Re: The Singularity

Eugene Leitl (eugene@liposome.genebee.msu.su)
Thu, 23 Jul 1998 16:38:19 +0400 (MSD)

Gerhard Kessell-Haak (Gerhard Kessell-Haak) writes:
> > [ humans/insects vs. humans/transhumans ]
> Fair enough. However, what iteration of post-humanity are we talking
> about here? Assuming increasing abilities in reasoning and 'extropy' for

Real world is asynchronous, there are no iterations. The generations time spans would diverge according to each autoreplicator's complexity (if the latter is diverging, which is not certain: a Gray Goo (minimal replicator size) could be the darwinian equivalent of a single deep global minimum, so that nothing significantly more complex could evolve. Otoh, we could also have extremely large (hierarchically structured?) individua of stellar scale and beyond. It would be fun to conduct some realistic ALife experiments re the individual size).

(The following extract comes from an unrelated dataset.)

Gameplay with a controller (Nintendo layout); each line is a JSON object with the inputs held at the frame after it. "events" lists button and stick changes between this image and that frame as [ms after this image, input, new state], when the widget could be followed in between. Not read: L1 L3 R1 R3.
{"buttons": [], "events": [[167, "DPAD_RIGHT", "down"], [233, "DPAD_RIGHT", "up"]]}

> each iteration, this argument begins to depend heavily on which iteration
> one is talking about. I find it difficult to believe that the difference
> between humanity and the first iteration of transhumanity (or
> iteration-set, if there is a bifurcation into many different forms of
> transhumanity) will be as large as that between humanity and insects.

Given that generation time of evolved virtual species could be on the order of us and lower, and that things material could be remassaged on the scale of minutes/hours, humanity doesn't have the ghost of a chance to adapt.

At best, it perceives a cataclysm in action. At worst, it does perceive nothing because it's extinct.

> The second iteration, though, I'm not so sure about.